The reply should give back every entry exactly as written.
___
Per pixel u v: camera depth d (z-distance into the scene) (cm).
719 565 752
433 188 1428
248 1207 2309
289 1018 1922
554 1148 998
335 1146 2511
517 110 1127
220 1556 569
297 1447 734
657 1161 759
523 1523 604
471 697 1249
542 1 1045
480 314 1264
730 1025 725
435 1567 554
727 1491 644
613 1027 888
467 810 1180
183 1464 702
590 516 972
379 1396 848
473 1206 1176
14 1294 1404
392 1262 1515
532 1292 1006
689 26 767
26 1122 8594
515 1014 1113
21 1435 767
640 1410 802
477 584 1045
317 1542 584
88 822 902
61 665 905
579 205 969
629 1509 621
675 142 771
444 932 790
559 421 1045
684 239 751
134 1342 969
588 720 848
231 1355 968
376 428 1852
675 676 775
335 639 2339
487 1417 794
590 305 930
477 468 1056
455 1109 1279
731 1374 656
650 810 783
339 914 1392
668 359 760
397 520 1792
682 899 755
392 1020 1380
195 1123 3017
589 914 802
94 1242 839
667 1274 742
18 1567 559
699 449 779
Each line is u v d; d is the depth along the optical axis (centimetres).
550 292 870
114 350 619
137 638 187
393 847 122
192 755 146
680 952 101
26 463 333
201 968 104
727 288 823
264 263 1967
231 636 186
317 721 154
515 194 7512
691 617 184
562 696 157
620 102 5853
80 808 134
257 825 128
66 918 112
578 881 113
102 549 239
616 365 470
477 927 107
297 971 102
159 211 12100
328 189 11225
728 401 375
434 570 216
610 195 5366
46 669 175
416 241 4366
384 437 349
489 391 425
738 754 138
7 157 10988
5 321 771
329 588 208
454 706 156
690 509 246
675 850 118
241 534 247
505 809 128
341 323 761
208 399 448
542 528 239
___
--- Solution to the problem ---
Per pixel u v: camera depth d (z-distance into the scene) (cm).
719 565 752
433 188 1428
248 1207 2309
289 1018 1922
554 1148 998
335 1146 2511
517 110 1127
220 1556 569
297 1447 734
657 1161 759
523 1523 604
471 697 1249
542 1 1045
480 314 1264
730 1025 725
435 1567 554
727 1491 644
613 1027 888
467 810 1180
183 1464 702
590 516 972
379 1396 848
473 1206 1176
14 1294 1404
392 1262 1515
532 1292 1006
689 26 767
26 1122 8594
515 1014 1113
21 1435 767
640 1410 802
477 584 1045
317 1542 584
88 822 902
61 665 905
579 205 969
629 1509 621
675 142 771
444 932 790
559 421 1045
684 239 751
134 1342 969
588 720 848
231 1355 968
376 428 1852
675 676 775
335 639 2339
487 1417 794
590 305 930
477 468 1056
455 1109 1279
731 1374 656
650 810 783
339 914 1392
668 359 760
397 520 1792
682 899 755
392 1020 1380
195 1123 3017
589 914 802
94 1242 839
667 1274 742
18 1567 559
699 449 779
Each line is u v d; d is the depth along the optical axis (centimetres).
550 292 870
114 350 619
137 638 187
393 847 122
192 755 146
680 952 101
26 463 333
201 968 104
727 288 823
264 263 1967
231 636 186
317 721 154
515 194 7512
691 617 184
562 696 157
620 102 5853
80 808 134
257 825 128
66 918 112
578 881 113
102 549 239
616 365 470
477 927 107
297 971 102
159 211 12100
328 189 11225
728 401 375
434 570 216
610 195 5366
46 669 175
416 241 4366
384 437 349
489 391 425
738 754 138
7 157 10988
5 321 771
329 588 208
454 706 156
690 509 246
675 850 118
241 534 247
505 809 128
341 323 761
208 399 448
542 528 239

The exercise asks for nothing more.